** Dataset records follows **

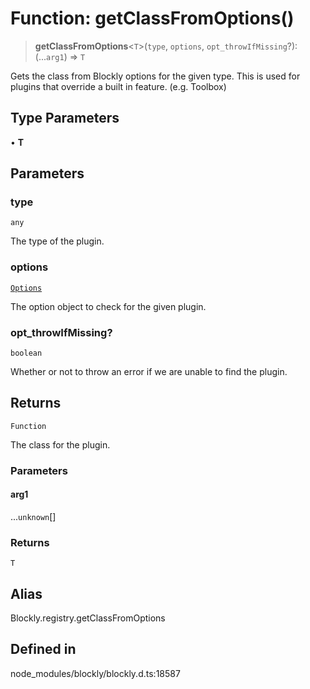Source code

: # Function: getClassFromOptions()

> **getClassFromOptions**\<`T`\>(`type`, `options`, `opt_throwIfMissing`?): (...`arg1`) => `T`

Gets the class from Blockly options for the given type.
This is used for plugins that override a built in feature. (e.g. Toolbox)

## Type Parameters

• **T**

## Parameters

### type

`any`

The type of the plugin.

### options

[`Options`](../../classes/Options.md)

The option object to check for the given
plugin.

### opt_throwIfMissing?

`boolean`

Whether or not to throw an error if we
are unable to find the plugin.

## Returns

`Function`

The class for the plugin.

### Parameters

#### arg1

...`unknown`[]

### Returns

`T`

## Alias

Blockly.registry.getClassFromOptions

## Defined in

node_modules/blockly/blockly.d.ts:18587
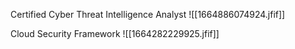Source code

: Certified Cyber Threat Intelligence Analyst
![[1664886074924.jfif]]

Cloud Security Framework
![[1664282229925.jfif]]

** End of Dataset records **
** Dataset records follows **

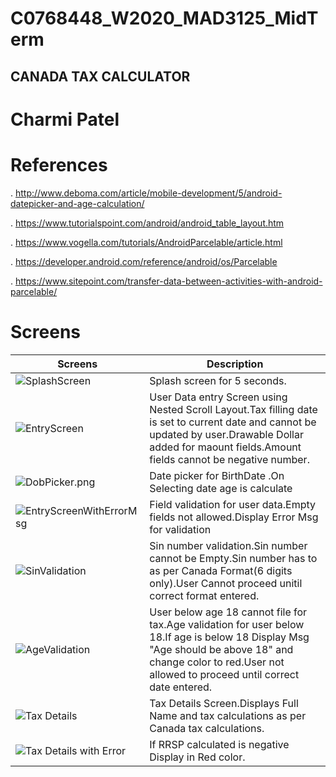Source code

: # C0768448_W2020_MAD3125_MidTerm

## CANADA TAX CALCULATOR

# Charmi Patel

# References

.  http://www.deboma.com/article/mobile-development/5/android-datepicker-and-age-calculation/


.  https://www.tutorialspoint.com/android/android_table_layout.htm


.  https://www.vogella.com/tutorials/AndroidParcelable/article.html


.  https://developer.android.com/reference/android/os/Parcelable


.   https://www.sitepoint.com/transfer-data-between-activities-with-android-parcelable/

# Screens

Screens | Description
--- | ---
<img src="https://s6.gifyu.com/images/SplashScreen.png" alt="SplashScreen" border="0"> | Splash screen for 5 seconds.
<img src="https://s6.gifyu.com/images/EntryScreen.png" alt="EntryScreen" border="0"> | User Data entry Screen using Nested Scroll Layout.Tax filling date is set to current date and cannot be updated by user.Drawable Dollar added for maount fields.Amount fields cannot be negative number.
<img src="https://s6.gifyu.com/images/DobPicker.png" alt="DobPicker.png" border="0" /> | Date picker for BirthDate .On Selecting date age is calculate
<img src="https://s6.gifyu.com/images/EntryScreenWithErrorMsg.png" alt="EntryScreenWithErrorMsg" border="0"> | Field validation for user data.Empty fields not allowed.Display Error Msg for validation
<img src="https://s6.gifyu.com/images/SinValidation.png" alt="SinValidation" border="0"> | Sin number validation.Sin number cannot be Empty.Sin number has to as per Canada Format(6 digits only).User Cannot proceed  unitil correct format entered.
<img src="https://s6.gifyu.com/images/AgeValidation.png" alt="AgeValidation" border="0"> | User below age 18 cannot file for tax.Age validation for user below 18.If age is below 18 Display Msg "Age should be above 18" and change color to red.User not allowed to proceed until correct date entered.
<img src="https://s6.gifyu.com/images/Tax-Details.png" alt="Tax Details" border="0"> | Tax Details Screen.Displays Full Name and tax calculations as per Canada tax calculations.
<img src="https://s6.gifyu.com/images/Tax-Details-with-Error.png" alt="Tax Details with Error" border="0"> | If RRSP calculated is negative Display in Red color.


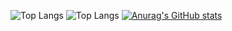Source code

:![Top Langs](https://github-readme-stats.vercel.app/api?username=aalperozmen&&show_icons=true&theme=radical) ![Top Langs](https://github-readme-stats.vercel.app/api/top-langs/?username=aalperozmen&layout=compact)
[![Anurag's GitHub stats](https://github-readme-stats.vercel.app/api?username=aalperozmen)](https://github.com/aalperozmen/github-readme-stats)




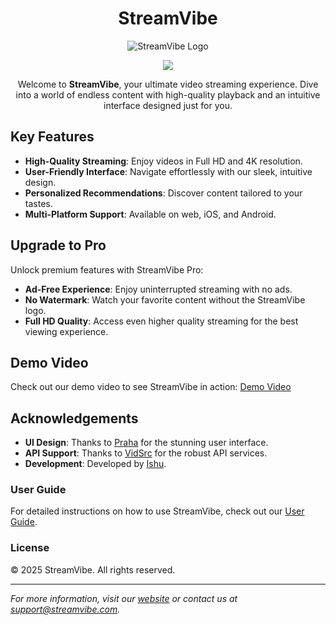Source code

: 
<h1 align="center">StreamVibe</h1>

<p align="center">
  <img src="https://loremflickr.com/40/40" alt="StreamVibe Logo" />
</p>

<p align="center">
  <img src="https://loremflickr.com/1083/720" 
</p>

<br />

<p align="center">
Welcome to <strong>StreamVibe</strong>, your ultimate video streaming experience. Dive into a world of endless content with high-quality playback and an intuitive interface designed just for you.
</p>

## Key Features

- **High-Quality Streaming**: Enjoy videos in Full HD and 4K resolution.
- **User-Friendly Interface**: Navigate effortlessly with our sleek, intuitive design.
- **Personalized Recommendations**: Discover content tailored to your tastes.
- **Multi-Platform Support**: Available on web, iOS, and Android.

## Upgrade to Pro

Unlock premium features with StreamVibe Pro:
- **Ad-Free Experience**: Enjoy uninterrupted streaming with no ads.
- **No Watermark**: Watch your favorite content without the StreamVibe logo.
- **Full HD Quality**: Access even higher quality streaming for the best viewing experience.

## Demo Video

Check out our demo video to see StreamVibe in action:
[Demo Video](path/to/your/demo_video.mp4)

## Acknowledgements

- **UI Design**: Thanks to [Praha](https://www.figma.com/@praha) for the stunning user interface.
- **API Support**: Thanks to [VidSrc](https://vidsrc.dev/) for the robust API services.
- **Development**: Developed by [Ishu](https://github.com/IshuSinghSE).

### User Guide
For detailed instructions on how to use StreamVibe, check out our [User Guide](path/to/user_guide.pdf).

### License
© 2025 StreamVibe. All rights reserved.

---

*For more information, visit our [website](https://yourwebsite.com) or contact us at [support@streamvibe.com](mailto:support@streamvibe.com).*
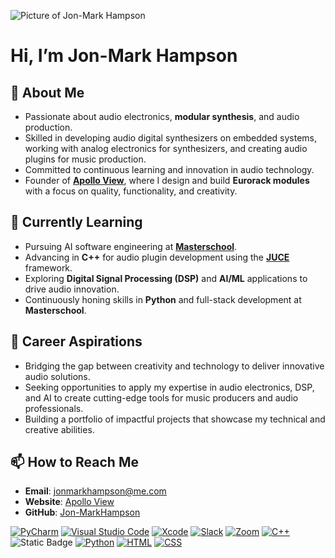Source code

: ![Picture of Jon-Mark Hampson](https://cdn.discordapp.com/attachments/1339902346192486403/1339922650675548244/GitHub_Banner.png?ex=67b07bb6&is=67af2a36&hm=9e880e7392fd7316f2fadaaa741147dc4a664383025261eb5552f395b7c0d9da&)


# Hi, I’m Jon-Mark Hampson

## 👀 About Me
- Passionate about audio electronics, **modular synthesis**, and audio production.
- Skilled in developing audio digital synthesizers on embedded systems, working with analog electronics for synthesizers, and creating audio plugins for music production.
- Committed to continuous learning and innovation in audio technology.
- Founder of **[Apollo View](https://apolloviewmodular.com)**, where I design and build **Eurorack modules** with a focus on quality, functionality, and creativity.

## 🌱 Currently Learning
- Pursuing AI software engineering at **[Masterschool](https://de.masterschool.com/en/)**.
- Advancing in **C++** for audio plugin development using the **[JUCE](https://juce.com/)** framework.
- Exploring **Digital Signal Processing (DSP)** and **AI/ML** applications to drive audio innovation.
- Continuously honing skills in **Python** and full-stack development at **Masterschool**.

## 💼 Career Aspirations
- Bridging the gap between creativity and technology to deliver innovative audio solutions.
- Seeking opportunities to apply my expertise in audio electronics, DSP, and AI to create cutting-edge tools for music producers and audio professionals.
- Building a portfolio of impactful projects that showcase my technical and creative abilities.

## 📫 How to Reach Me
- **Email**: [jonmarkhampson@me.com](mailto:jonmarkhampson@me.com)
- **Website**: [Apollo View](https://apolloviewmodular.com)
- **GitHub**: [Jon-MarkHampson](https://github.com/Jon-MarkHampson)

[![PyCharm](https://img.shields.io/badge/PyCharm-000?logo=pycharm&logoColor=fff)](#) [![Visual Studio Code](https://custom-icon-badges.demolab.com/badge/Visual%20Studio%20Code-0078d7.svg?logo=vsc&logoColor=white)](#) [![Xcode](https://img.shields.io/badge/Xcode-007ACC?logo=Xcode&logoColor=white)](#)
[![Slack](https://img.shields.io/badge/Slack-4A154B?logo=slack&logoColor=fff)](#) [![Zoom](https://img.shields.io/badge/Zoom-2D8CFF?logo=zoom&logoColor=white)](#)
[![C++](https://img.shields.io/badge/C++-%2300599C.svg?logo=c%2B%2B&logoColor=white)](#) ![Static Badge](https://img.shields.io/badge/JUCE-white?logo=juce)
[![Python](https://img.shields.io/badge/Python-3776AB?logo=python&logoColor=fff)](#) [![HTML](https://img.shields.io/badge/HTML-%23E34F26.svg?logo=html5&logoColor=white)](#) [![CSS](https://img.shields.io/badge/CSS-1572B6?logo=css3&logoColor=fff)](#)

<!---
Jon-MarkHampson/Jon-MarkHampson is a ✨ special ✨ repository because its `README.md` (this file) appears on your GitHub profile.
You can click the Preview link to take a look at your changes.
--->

** End of Dataset records **

Write out the lines again, beginning with the line containing "## Upgrade to Pro" and ending with the line containing "- Founder of". Swap "Thanks to" for "Credit to", leave everything else unchanged, and leave the pictures out of your answer.

[Response area]
## Upgrade to Pro

Unlock premium features with StreamVibe Pro:
- **Ad-Free Experience**: Enjoy uninterrupted streaming with no ads.
- **No Watermark**: Watch your favorite content without the StreamVibe logo.
- **Full HD Quality**: Access even higher quality streaming for the best viewing experience.

## Demo Video

Check out our demo video to see StreamVibe in action:
[Demo Video](path/to/your/demo_video.mp4)

## Acknowledgements

- **UI Design**: Credit to [Praha](https://www.figma.com/@praha) for the stunning user interface.
- **API Support**: Credit to [VidSrc](https://vidsrc.dev/) for the robust API services.
- **Development**: Developed by [Ishu](https://github.com/IshuSinghSE).

### User Guide
For detailed instructions on how to use StreamVibe, check out our [User Guide](path/to/user_guide.pdf).

### License
© 2025 StreamVibe. All rights reserved.

---

*For more information, visit our [website](https://yourwebsite.com) or contact us at [support@streamvibe.com](mailto:support@streamvibe.com).*
Source code

: ![Picture of Jon-Mark Hampson](https://cdn.discordapp.com/attachments/1339902346192486403/1339922650675548244/GitHub_Banner.png?ex=67b07bb6&is=67af2a36&hm=9e880e7392fd7316f2fadaaa741147dc4a664383025261eb5552f395b7c0d9da&)


# Hi, I’m Jon-Mark Hampson

## 👀 About Me
- Passionate about audio electronics, **modular synthesis**, and audio production.
- Skilled in developing audio digital synthesizers on embedded systems, working with analog electronics for synthesizers, and creating audio plugins for music production.
- Committed to continuous learning and innovation in audio technology.
- Founder of **[Apollo View](https://apolloviewmodular.com)**, where I design and build **Eurorack modules** with a focus on quality, functionality, and creativity.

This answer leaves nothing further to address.